La reflexión nacionalista se enfrenta a un obstáculo grave, surgido de su repertorio más clásico. Se llama Madrid. Cualquier crítica queda adscrita a la inquina secular instalada en su discurso y cierra el camino al análisis. La hipermediática Pilar Rahola, pionera del culto masista, supo verlo con agudez en su libro La máscara del rey Arturo: “Él parece guiarse por una disciplina moral estricta, que no se acomoda muy bien con la lógica sucia de la guerra política. Todo gira alrededor de un cierto aire de martirio”.

Rahola, que escribió su libro a rebufo de Yasmina Reza y su El alba la tarde o la noche sobre Nicolas Sarkozy, utiliza el pronombre Él en cursiva para no repetir su nombre, con el efecto de subrayar todavía más hasta qué punto este hombre gris necesita el culto a su liderazgo. Con la Diada, y una estudiada ausencia en la manifestación que le hizo todavía más presente, el mito del líder alcanzó cotas solo superadas por la última ocurrencia de su equipo de campaña. Identificado como Moisés y convertido en la voz del pueblo, el rostro de Artur Mas colgado de las farolas de Cataluña estaba listo ya para el sacrificio.

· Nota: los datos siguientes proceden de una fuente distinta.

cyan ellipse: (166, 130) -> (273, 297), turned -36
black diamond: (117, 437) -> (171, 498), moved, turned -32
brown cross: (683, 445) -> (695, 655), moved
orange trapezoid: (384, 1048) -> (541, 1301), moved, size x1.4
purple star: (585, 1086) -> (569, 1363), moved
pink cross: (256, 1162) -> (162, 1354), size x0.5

Si el nacionalismo se equivocará en eludir la reflexión escondiendo la cabeza detrás de Madrid, todos los que el nacionalismo identifica con Madrid harán lo mismo si en la derrota sin paliativos de Mas quieren entender una derrota de Cataluña y una victoria de la España de una sola nación, una sola identidad y una sola lengua. El problema se halla intacto. O peor: con los puentes rotos y el interlocutor natural herido gravemente gracias a sus errores y pecados. La transición nacional fue una idea de Mas. El Estado propio dentro de la Unión Europea también. Pero la crisis institucional del Estado de las autonomías, la financiación insuficiente, el déficit catalán en infraestructuras, la insatisfacción catalana con los símbolos y con la lengua, la aspiración de Cataluña a mayores cotas de autogobierno y a una presencia singular en Europa, seguirán existiendo caiga o siga Mas, tengan o no recorrido los actuales planes de la indiscutible mayoría soberanista que hay en el Parlament.

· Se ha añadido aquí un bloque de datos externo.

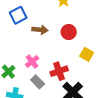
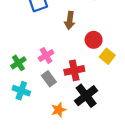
brown arrow: (40, 30) -> (70, 20), moved, turned 84
red circle: (69, 32) -> (94, 40), moved

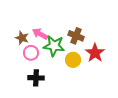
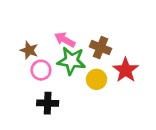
pink arrow: (40, 34) -> (65, 40), moved

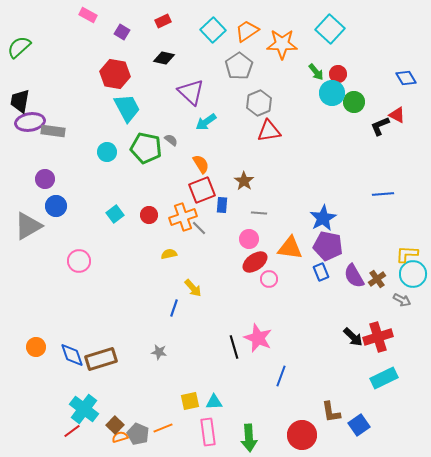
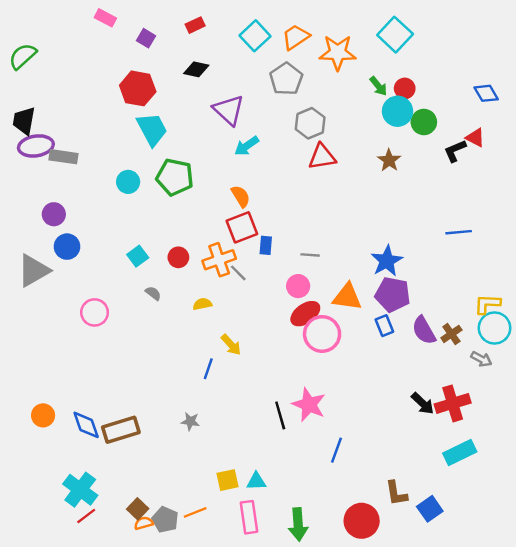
gray semicircle: (171, 140) -> (153, 293), moved
brown star: (244, 181) -> (389, 160), moved
pink circle: (269, 279) -> (322, 334), size x1.8
cyan cross: (84, 409) -> (80, 490), moved

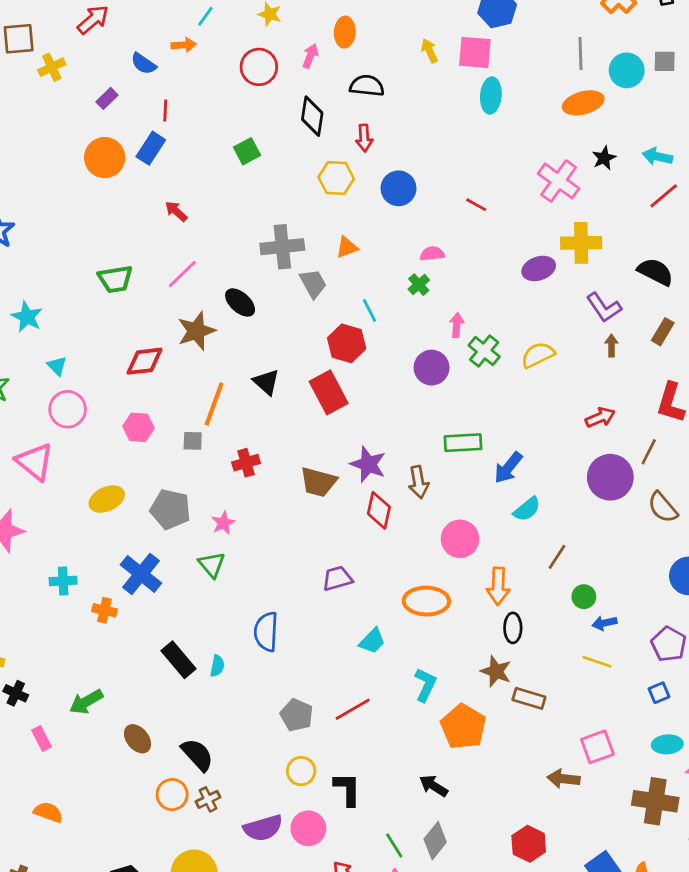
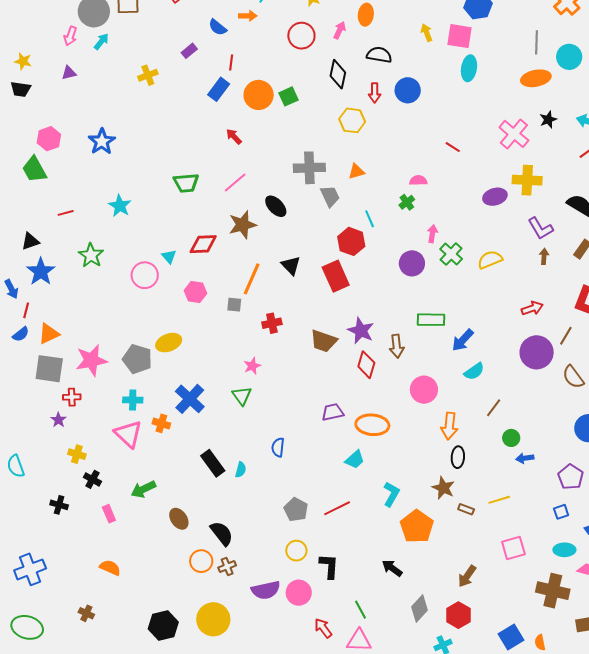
yellow cross: (52, 67) -> (148, 75), moved
orange circle: (105, 158) -> (259, 95), moved
blue circle: (398, 188) -> (408, 90), moved
cyan triangle: (57, 366) -> (169, 257), moved
pink triangle: (35, 462) -> (128, 434), moved
gray pentagon: (170, 509) -> (137, 359), moved
orange ellipse: (426, 601) -> (372, 425), moved
blue semicircle: (266, 632) -> (278, 447), size x0.7
yellow line: (597, 662) -> (499, 500), moved, turned -40
brown rectangle: (529, 698) -> (466, 509), size x0.7
brown arrow: (564, 779) -> (467, 576), moved, turned -65
gray diamond: (435, 841) -> (419, 609), moved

Además, tras el batacazo suenan distintas las descalificaciones contra los tibios y los dialogantes de uno y otro lado. No suena mal ahora el pacto fiscal primero exigido perentoriamente y luego despreciado por demasiado poco y demasiado tarde. Tampoco parece tan descabellado el federalismo, menos inextricable que el famoso Estado propio, que los maltrechos socialistas catalanes han situado en el centro del escenario.

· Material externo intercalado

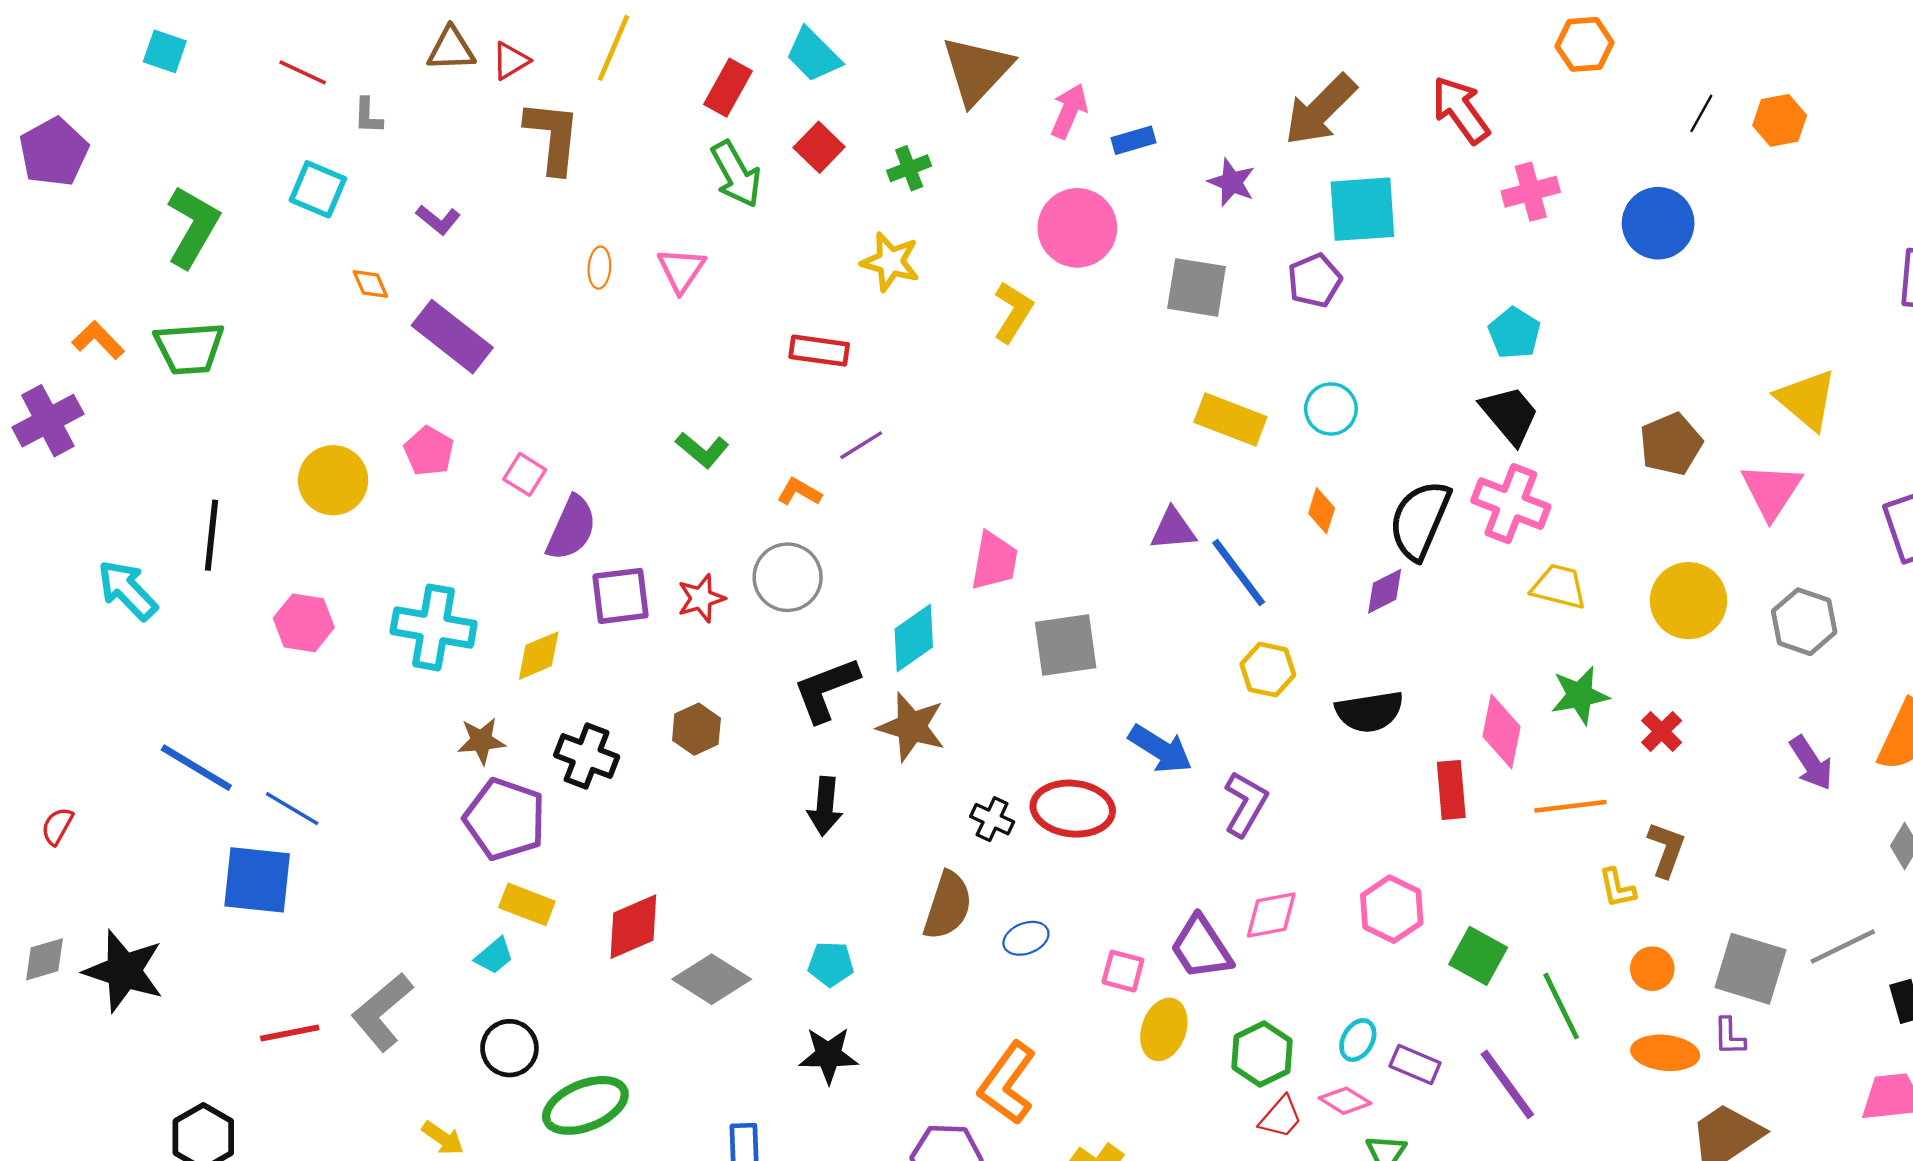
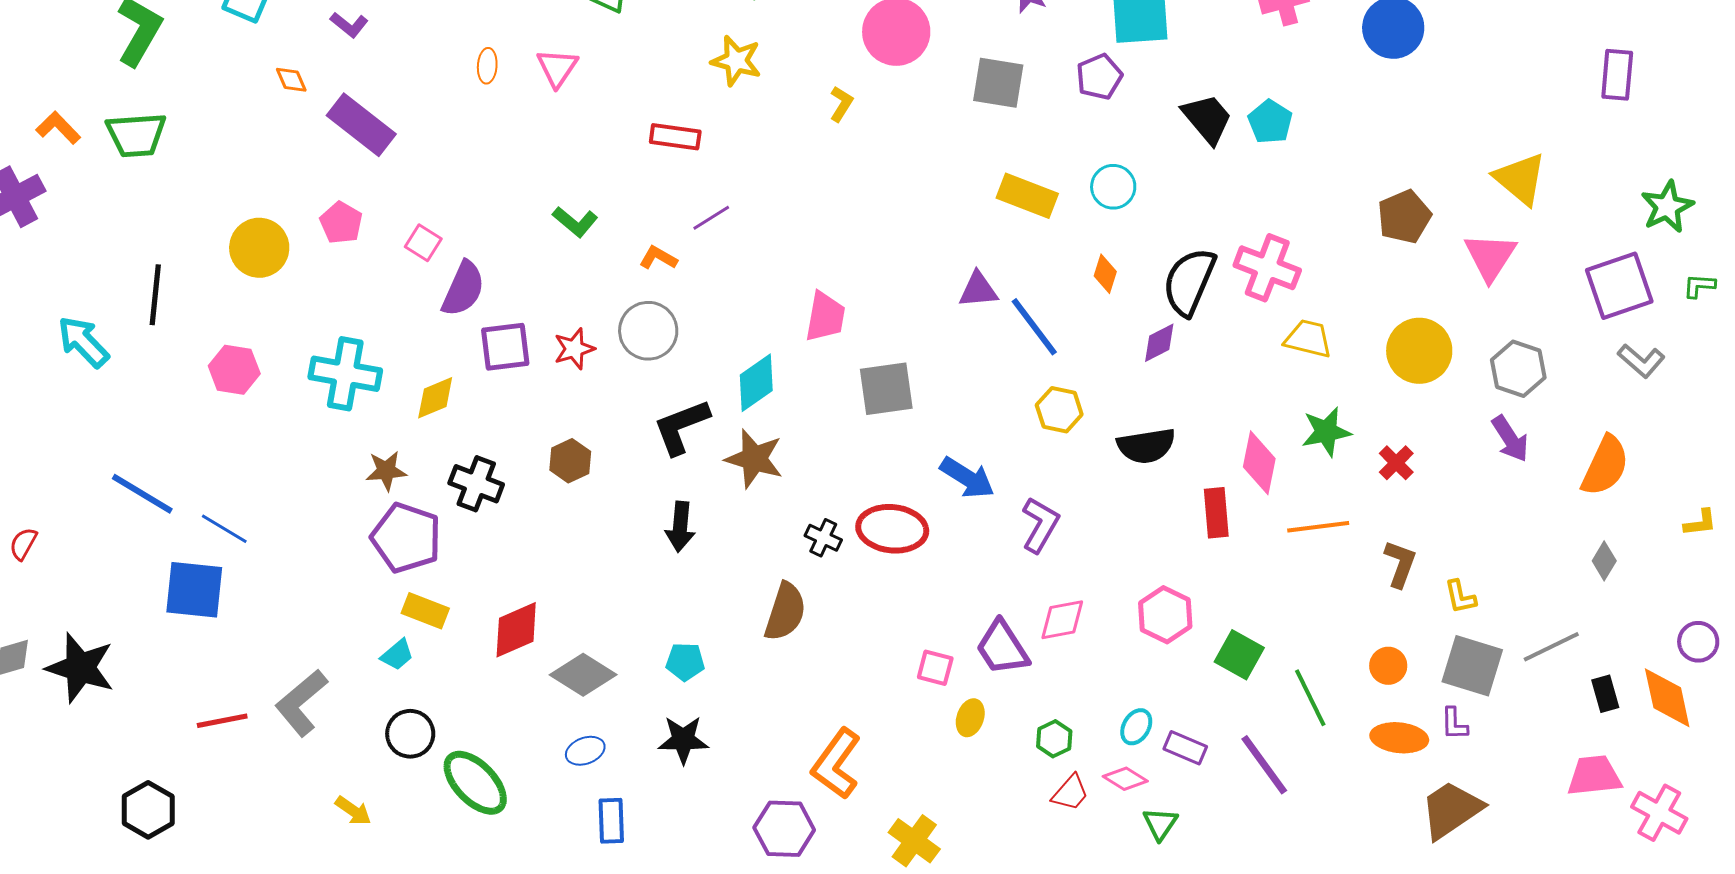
yellow L-shape: (1013, 312) -> (841, 104), size x0.7
black trapezoid: (1510, 415) -> (1207, 119), moved
purple arrow: (1811, 763) -> (1510, 439), moved
yellow L-shape: (1617, 888) -> (1460, 597), moved
blue ellipse: (1026, 938) -> (585, 751), moved
yellow ellipse: (1164, 1029) -> (970, 718), size x0.7
green hexagon: (1262, 1054) -> (1054, 739), size x0.7
green ellipse: (585, 1105) -> (475, 783), turned 68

Las elecciones ponen a todos en su sitio. Mas dijo que pensaba en Cataluña y no en su partido cuando convocó elecciones. Al revés te lo digo para que me entiendas, le ha respondido la voz del pueblo, esos 3,5 millones de decisiones que dibujan, sumadas una detrás de otra, el acierto que corrige un inmenso error. Cataluña ha ganado, CiU tiene la pesada tarea de formar Gobierno en las peores condiciones posibles y Artur Mas ha sufrido una severa derrota de la que difícilmente podrá levantarse. Un presidente malherido y disminuido es el que debe gobernar a partir de ahora.

En otro sistema de partidos la cabeza de Mas habría caído ya. En este, por el contrario, recibe un doble castigo, el de su derrota personal y el de gestionar el Gobierno en las peores condiciones. La generosidad que exige tal situación es escasa en la vida política de hoy y quien menos la encarna es el presidente, propenso a lamerse las heridas y a contemplarse dolidamente en el espejo. A pesar de todo, habrá que exigírsela.